MicroRNA-362-3p attenuates motor deficit following spinal cord injury via targeting paired box gene 2

Abstract

Spinal cord injury is a disabling disorder, leading to neurological impairments. Although some microRNAs have been reported to be associated with spinal cord injury, the function of microRNA-362-3p, as one of downregulated miRNAs after spinal cord injury, is still unclear. In current study, spinal cord injury models were established. Then, we performed microRNA-362-3p overexpression in spinal cord injury rats, which expressed the low microRNA-3623p.
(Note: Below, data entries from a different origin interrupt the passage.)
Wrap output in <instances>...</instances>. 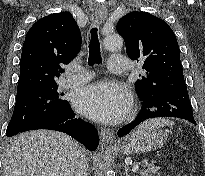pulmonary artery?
<instances>
[{
    "instance_id": "e3ab8cb5",
    "label": "pulmonary artery",
    "mask_w": 205,
    "mask_h": 176,
    "mask_svg": "<svg viewBox=\"0 0 205 176\" xmlns=\"http://www.w3.org/2000/svg\"><path fill=\"white\" fill-rule=\"evenodd\" d=\"M110 70L116 74H125L129 68V61L124 55H112L109 58ZM79 67H74L75 74L68 78L67 85L69 87L79 86L87 83L92 78V72L89 70L84 73L78 72Z\"/></svg>"
}]
</instances>
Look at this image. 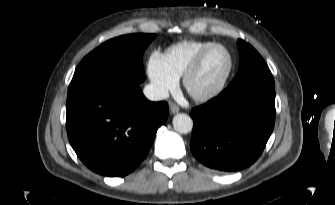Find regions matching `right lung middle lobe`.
<instances>
[{"label": "right lung middle lobe", "instance_id": "right-lung-middle-lobe-1", "mask_svg": "<svg viewBox=\"0 0 335 205\" xmlns=\"http://www.w3.org/2000/svg\"><path fill=\"white\" fill-rule=\"evenodd\" d=\"M155 34L123 35L90 52L76 68L68 93L94 84L135 86L145 80L142 55Z\"/></svg>", "mask_w": 335, "mask_h": 205}]
</instances>
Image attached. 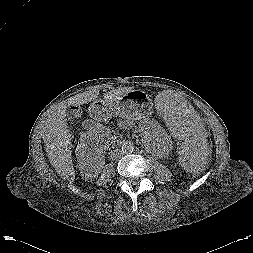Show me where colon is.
<instances>
[{
	"label": "colon",
	"instance_id": "obj_1",
	"mask_svg": "<svg viewBox=\"0 0 253 253\" xmlns=\"http://www.w3.org/2000/svg\"><path fill=\"white\" fill-rule=\"evenodd\" d=\"M70 113L72 116L77 117L80 114V109L78 107H72Z\"/></svg>",
	"mask_w": 253,
	"mask_h": 253
}]
</instances>
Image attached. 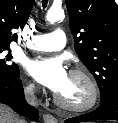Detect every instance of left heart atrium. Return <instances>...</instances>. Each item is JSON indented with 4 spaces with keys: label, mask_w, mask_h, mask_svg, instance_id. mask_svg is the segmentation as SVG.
Listing matches in <instances>:
<instances>
[{
    "label": "left heart atrium",
    "mask_w": 118,
    "mask_h": 123,
    "mask_svg": "<svg viewBox=\"0 0 118 123\" xmlns=\"http://www.w3.org/2000/svg\"><path fill=\"white\" fill-rule=\"evenodd\" d=\"M26 68L34 80L56 94L68 82L69 75L60 57L37 58L29 61Z\"/></svg>",
    "instance_id": "obj_1"
}]
</instances>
Results from behavioral testing, hematoxylin and eosin staining and Nissl staining revealed that microRNA-362-3p over expresssion improved the functional resoration in spinal cord injury rats. Furthermore, it caused the decrease of neuronal apoptosis and inhibition of the neuronal inflammation in these rats. Besides, Paired box gene 2 was verified as a target gene of microRNA-362-3p using luciferase assay, which predicted via bioinformatics technology. Moreover, microRNA-362-3p alleviated the neuralgia and reduced the activation of ERK and p38 through inhibition of Paired box gene 2. In conclusion, the findings demonstrated that microRNA-362-3p attenuated neuropathic pain following spinal cord injury through targeting Paired box gene 2. It provides us the new biomarker to diagnose and monitor spinal cord injury.